Phil Cousins is principal engineer at The Coalition, the first-party Microsoft that makes the Gears of War series, and it's his job to bring together the artistic elements of the games and the technical side to make sure it runs up to speed across both PC and Xbox. Cousins wants to use data and analytics to catch problems with the game before the end user does.
Cousins’ team uses a complex stack of tools including out-of-the-box products like Adobe Photoshop, Unreal Engine, and Visual Studio along with its own custom software, plus anything coming in from its dozens of outsourcing partners. But logging formats vary from tool to tool, and this creates problems.
Splunk solved a lot of these issues for The Coalition. Speaking at Splunk's .conf user conference this week, Cousins said Splunk provided four features the team really liked.
"The first was that we require no centralised schema for our logs," he explains. "There was also a vast array of universal plugins to get that data flowing instantly without having to write a bunch of stuff. Then there was great searching and visualisation, and lastly it was easy to create alerts and reports for when our servers went down."
In short: "We could start to see key insights into a lot of our tools which we couldn’t before."
Naturally the studio started small, setting up an instance of Splunk and treating it like an IT operations manager would, feeding it well-formatted logs for things like disks, CPU, network and P4Admin to react quicker to errors.
Cousins says that once the studio had implemented Splunk for logging operational data others in the company started asking about reports. It has since increased the Splunk licence to allow for the ingestion of 40GB of data a day, which will set you back roughly £1200 per gigabyte per year on a perpetual licence.
The challenge for Cousins and his team was to get these into a format from which they could take actionable insights rather than as a technical dashboard.
Cousins says the team tweaked the metrics into things the company knew would be relevant to people like designers, artists and quality assurance people. "So these became frames-per-second, memory usage, crashes and test coverage, if someone had actually been to an area in the game," he says.
Bots at war
The Coalition derives relevant game data by using machine learning to spin up artificially intelligent bot players to run through the game during out of office hours, with the log data ready for the engineers in the morning.
"We actually play multiple versus tests in a multiplayer game where we spin up ten bots that play against each other, and hoard mode which we run through fifty waves," Cousins says. "It can do the entire coverage now of a quality assurance (QA) team by itself."
Then to get this into a format that designers and engineers could understand the studio built its own Splunk app based on IT Service Intelligence. The dashboard features the same metrics to explore, plus a heat map to show where errors are occurring, so engineers can jump to that point in the game and investigate.

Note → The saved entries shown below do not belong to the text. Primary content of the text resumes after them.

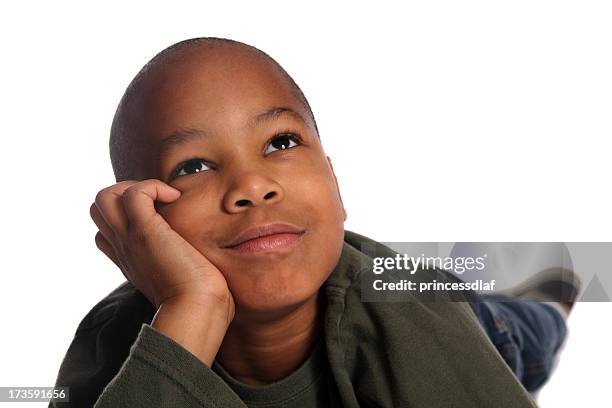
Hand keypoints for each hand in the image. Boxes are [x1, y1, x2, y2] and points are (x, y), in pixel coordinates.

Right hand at [89, 179, 234, 319]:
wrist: (197, 310)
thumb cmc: (201, 302)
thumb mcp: (184, 281)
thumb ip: (184, 267)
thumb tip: (204, 266)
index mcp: (131, 260)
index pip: (107, 231)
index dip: (127, 216)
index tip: (160, 217)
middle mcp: (124, 248)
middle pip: (99, 210)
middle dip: (125, 194)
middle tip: (160, 203)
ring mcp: (130, 239)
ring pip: (105, 197)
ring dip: (135, 187)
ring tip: (165, 199)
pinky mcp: (144, 230)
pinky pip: (133, 193)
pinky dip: (153, 186)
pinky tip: (175, 198)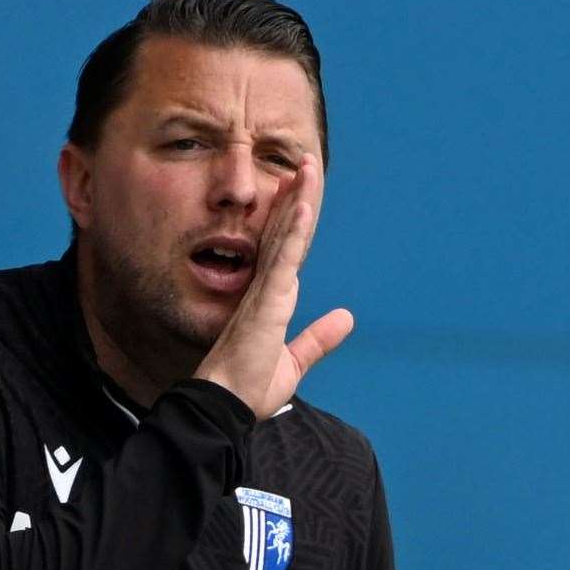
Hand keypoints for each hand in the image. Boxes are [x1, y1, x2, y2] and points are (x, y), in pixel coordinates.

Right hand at [194, 154, 353, 418]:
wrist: (224, 407)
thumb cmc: (247, 389)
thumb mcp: (293, 362)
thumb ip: (318, 338)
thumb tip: (346, 318)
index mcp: (270, 301)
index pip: (285, 250)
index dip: (293, 220)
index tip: (300, 192)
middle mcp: (265, 289)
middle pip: (284, 233)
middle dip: (296, 197)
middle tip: (305, 163)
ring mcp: (264, 293)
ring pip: (284, 236)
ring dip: (298, 200)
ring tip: (308, 166)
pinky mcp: (265, 302)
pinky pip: (282, 259)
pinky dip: (292, 232)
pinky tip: (302, 205)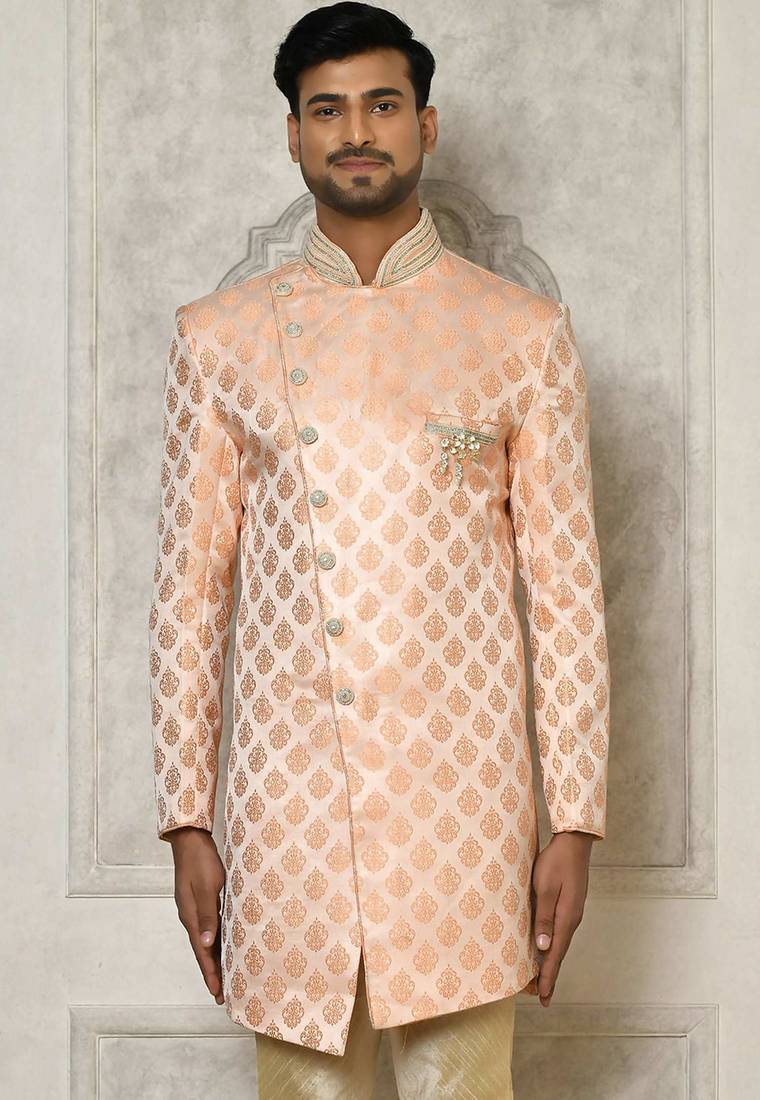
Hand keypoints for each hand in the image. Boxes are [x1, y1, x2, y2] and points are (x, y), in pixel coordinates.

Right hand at [169, 827, 225, 1004]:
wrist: (190, 841)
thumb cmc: (201, 861)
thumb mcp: (206, 887)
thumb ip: (207, 915)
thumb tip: (206, 944)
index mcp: (191, 916)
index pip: (202, 952)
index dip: (210, 973)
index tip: (217, 993)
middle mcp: (191, 917)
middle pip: (203, 951)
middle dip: (212, 972)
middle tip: (221, 994)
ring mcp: (194, 909)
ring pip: (206, 941)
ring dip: (214, 959)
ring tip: (224, 976)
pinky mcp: (200, 901)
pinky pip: (209, 928)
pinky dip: (216, 941)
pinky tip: (224, 945)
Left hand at [531, 831, 593, 1006]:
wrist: (574, 842)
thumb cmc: (556, 861)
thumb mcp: (545, 887)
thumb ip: (544, 916)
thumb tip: (542, 946)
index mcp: (566, 918)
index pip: (555, 954)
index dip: (548, 976)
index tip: (543, 997)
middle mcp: (571, 919)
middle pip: (559, 953)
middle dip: (550, 975)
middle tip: (542, 997)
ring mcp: (571, 912)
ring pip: (559, 943)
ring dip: (550, 961)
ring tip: (542, 979)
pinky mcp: (569, 905)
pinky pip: (559, 931)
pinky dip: (552, 945)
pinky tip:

The early teething problems with Splunk mainly revolved around The Coalition’s topography. Cousins had some advice for anyone starting out with Splunk to avoid the mistakes he made.
He explains: "Our indexes started falling behind as we started throwing more data at it. So we rebuilt our topology to have a single search head and a bunch of indexes that index on separate machines. Then we have a separate license deployment server and a bunch of forwarders with SQL server on the side which we inject into."